Task description
Write out every line of text in the records below, keeping each one word for word.

Information supplied
------------------------

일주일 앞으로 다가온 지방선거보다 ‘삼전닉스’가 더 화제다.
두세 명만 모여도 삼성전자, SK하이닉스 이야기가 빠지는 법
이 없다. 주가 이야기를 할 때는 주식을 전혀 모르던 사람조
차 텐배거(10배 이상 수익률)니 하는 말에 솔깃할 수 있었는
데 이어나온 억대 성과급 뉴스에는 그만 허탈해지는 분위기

------------------------

Task answer
일주일 앞으로 다가온 지방선거보다 ‘삼전닉스’가 더 화제다.
두세 명만 모여도 삼성전자, SK하이닉스 이야기가 빠지는 법
이 없다. 주가 이야기를 할 때는 주식을 전혀 모르던 사람조
차 텐배거(10배 이상 수익률)니 하는 말에 솔깃할 수 있었는
데 이어나온 억대 성과급 뉴스에는 그만 허탈해지는 분위기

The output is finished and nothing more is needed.